The classroom is a place where children form opinions, make judgments and determine values. Children use their beliefs to assign meaning to the learning situation, to form an opinion of working efficiently and effectively, and to evaluate a teacher and the teaching methods that are used.
Children have certain expectations. The results that they get for their work, form their beliefs about success or failure. Because the work that is done in the different classrooms varies, children can easily lose interest. This happens mostly when the work is too difficult for them to understand or so boring that they aren't stimulated by it. A teacher can determine whether work is difficult or boring. In determining this, teachers should do everything in their power to help the children to achieve good outcomes.
- The classroom: Make the classroom beautiful and interesting. Learners must be keen to enter the room. They spend a lot of time in the classroom and need to feel comfortable there. The classroom also affects the teacher who spends a lot of time in it. The environment should motivate both the teacher and child, and make them feel happy.
- Attitude: When children come into a classroom, they need to know that the teacher likes them. They need to feel loved. A warm, kind and considerate teacher will always win hearts.
- Discipline: It is good to remember that discipline is just as important as empathy. A firm hand is necessary. A chaotic environment cannot motivate or bring any good. When learners behave in an inappropriate way, it will help to discuss the situation with them. Treating children with the needed respect can help them to change their ways. Of course, some children are very difficult. Taking them to the principal or calling their parents will not necessarily solve the problem. In most cases, however, a good lesson with interesting work will help with the discipline. A well-prepared teacher will always have more discipline in her class than an unprepared teacher.

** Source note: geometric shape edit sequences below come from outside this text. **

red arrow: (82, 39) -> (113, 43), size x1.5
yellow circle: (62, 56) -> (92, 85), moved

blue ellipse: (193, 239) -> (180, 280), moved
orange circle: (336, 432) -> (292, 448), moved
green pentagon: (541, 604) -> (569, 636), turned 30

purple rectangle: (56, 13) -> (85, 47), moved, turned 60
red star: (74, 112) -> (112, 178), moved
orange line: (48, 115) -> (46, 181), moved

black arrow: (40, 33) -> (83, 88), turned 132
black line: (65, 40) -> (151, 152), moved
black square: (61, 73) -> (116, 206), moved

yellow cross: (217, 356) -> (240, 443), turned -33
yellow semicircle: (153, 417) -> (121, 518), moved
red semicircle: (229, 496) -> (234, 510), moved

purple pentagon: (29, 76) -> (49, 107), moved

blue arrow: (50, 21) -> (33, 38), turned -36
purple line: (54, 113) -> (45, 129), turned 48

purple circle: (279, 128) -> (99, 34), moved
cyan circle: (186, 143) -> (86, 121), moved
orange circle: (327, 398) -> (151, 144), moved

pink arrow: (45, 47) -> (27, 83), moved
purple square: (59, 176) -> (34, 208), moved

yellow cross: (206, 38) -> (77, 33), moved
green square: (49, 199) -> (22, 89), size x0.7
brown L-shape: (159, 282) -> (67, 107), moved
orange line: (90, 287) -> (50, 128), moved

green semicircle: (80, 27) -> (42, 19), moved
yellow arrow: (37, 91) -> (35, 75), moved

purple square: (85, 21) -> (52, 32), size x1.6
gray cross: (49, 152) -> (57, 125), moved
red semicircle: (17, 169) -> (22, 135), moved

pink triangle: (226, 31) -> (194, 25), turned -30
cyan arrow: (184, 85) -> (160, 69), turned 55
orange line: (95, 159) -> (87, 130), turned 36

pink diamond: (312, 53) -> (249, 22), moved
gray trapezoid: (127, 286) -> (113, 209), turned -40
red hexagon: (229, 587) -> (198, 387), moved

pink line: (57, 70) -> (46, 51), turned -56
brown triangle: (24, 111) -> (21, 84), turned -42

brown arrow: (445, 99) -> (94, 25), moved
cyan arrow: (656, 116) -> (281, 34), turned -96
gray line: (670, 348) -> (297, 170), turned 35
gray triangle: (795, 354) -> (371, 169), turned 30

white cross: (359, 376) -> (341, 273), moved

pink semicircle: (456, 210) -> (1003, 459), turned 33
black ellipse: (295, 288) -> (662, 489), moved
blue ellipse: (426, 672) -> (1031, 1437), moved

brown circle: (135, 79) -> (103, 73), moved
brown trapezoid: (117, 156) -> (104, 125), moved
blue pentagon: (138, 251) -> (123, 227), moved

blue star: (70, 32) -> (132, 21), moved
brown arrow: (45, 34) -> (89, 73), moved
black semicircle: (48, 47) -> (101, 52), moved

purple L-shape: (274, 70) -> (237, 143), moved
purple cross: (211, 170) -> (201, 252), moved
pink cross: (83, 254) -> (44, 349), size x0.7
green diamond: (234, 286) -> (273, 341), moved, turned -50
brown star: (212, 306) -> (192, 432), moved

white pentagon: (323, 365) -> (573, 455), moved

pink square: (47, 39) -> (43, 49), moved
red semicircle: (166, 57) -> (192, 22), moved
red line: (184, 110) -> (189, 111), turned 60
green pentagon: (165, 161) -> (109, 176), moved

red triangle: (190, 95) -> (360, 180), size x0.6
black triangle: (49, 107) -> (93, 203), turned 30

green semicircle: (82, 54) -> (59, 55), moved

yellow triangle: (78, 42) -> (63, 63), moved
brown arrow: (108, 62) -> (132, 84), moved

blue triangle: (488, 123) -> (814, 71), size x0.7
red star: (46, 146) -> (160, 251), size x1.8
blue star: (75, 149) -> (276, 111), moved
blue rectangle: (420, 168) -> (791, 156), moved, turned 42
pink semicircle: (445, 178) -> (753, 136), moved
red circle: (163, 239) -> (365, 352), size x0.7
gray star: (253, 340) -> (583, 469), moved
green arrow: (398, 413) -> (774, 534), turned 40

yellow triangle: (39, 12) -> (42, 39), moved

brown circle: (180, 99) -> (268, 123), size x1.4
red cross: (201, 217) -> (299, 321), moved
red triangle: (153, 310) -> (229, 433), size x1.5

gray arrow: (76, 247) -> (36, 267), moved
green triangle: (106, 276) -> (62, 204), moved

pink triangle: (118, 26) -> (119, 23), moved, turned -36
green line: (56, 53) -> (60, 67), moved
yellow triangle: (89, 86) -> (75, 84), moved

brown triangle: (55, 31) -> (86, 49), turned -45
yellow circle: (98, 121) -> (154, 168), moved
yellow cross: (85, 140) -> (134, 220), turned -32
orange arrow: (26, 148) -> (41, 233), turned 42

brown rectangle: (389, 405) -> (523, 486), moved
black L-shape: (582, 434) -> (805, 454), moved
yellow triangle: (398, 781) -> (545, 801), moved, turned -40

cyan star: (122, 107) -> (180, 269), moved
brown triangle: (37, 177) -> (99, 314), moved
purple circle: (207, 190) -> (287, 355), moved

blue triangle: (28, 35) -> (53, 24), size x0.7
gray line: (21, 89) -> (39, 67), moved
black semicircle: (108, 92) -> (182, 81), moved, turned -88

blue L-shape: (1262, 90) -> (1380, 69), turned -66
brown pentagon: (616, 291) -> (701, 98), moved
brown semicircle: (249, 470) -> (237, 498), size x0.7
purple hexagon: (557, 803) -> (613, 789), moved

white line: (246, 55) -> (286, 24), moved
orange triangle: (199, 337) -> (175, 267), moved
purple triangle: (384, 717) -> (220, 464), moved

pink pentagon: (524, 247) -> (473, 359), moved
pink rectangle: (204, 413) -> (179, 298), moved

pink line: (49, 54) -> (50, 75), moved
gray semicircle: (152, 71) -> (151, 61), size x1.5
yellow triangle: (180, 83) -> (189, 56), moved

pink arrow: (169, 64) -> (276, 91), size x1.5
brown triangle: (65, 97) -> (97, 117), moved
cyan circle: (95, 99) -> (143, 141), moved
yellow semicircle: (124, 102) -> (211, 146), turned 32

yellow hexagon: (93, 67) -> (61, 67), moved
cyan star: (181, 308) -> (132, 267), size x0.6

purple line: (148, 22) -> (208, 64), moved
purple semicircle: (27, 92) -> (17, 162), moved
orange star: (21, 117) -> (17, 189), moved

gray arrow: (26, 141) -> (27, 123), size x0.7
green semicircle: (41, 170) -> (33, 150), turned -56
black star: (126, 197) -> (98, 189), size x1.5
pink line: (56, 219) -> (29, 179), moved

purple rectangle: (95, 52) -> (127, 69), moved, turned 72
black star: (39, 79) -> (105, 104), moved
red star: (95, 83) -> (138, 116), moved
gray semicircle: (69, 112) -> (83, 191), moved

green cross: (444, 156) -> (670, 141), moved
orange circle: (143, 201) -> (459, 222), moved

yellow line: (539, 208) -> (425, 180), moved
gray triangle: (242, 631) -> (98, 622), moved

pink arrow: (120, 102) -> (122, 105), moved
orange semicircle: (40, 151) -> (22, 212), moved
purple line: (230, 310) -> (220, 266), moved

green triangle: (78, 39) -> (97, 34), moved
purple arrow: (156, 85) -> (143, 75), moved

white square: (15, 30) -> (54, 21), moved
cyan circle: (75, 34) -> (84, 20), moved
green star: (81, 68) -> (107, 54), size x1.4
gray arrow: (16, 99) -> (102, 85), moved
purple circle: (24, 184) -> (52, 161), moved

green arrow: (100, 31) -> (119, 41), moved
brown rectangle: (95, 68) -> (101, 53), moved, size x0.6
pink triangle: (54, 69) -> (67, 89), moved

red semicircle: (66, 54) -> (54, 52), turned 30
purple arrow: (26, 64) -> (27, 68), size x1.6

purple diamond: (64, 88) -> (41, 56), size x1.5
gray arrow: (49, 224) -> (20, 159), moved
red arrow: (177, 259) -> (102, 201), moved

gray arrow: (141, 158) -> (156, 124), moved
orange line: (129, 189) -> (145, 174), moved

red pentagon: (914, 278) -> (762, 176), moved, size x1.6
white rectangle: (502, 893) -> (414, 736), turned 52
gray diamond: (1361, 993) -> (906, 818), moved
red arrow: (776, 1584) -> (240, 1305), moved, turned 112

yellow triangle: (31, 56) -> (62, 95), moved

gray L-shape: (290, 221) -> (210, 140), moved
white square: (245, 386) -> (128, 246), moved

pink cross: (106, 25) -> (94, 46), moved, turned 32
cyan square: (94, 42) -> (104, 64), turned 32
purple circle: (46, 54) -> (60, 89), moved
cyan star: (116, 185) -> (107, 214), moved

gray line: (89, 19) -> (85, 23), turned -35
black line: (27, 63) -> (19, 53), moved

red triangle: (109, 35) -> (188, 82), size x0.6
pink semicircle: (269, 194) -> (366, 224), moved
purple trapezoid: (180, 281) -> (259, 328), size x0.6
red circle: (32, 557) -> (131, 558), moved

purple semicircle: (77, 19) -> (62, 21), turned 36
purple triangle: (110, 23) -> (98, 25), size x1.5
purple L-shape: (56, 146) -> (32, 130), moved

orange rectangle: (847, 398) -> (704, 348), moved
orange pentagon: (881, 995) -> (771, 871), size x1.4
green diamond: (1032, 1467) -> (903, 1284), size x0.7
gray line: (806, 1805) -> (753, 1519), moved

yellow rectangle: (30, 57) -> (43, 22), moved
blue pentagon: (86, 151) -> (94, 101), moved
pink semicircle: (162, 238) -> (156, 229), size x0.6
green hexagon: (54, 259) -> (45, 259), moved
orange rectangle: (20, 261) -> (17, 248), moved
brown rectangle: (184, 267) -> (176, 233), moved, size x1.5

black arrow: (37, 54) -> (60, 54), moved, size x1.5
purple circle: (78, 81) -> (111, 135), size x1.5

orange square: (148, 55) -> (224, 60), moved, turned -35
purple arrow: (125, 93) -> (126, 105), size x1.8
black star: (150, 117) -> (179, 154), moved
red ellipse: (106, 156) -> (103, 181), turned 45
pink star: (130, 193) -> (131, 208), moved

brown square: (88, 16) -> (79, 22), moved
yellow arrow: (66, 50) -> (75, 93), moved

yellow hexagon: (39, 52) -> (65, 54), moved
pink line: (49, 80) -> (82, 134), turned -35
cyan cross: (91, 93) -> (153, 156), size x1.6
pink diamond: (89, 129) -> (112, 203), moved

- The work: Try to make tasks and activities meaningful and never give more work than that which is necessary. Giving too much work is ineffective. Teachers shouldn't give work to keep children busy. When we want a child to practice something, the purpose is not to punish him in the process. If a child says, "It's too much. I'll never finish in time!" it doesn't necessarily mean that he is lazy. Try and find out why he thinks that it is too much. Help him to see that he can cope by adapting the exercises according to his capacity.